According to the proposed document which is yet to be endorsed for tabling, any member who contravenes the code of conduct or negligently, recklessly or intentionally provides the Registrar with incorrect or misleading information when disclosing interests will be subject to an investigation by the Powers, Privileges and Immunities Committee.
If found guilty, punishment include a fine not exceeding the value of a month’s salary or twice the value of the unethically-derived benefit, whichever is greater; a reduction of salary or allowances for a period not exceeding 15 days or the suspension of the members’ privileges or right to a seat in the House or Committees for a period not exceeding 15 days.
With the National Assembly resuming tomorrow, the proposed Code of Conduct if tabled and adopted before this session ends, is most likely to come into effect only during the sixth parliament which commences in March next year.
According to the document, lawmakers must declare interests such as sponsorships, travel discounts, land and property, pensions, gifts and hospitality, consultancies, remunerated employment outside of parliament, shares and other interests in companies and other corporate entities as well as directorships, partnerships, and board memberships and any remuneration received.
“Details of all financial interests of members’ spouse, dependent children and other dependents of members of parliament, to the extent that it benefits the member whether directly or indirectly and the member is aware of their interests,” reads the document.
Anti-Corruption Commission (ACC) Director, Paulus Noa said the absence of an asset declaration register for lawmakers negatively affects the operations of the ACC and called for a law which compels lawmakers to declare their assets on a regular basis.

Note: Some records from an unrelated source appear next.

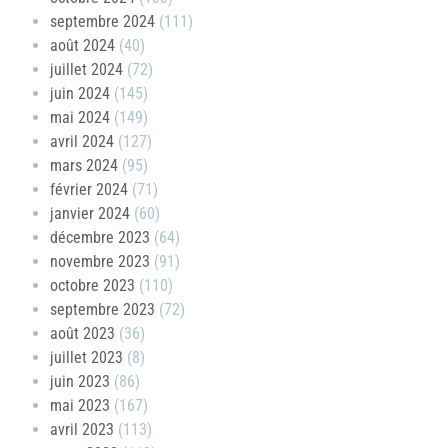
septembre 2024
(111)
août 2024
(40)
juillet 2024
(72)
juin 2024
(145)
mai 2024
(149)
avril 2024
(127)
mars 2024
(95)
février 2024
(71)
janvier 2024
(60)
décembre 2023
(64)
novembre 2023
(91)
octobre 2023
(110)
septembre 2023
(72)
août 2023
(36)
juillet 2023
(8)
juin 2023
(86)
mai 2023
(167)
avril 2023
(113)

“ACC has been advocating for a law on asset declaration with regard to public officers at management level and members of parliament,” said Noa when he expressed dissatisfaction over the absence of an asset declaration register for lawmakers.
As far as Noa is concerned, as long as there is no law compelling lawmakers to declare their assets, they will not find it necessary to do so.
“Currently the declaration of assets in parliament is merely a house rule, this cannot work because it does not serve as a deterring sanction,” Noa asserted.
Noa is worried when it comes to his institution having to investigate a member of parliament, saying, “When a need arises to investigate an MP, it becomes difficult if there are no records of their assets. Therefore, if there is a law compelling them to register and they do not declare their assets, it will be easy to conduct investigations when the need arises.”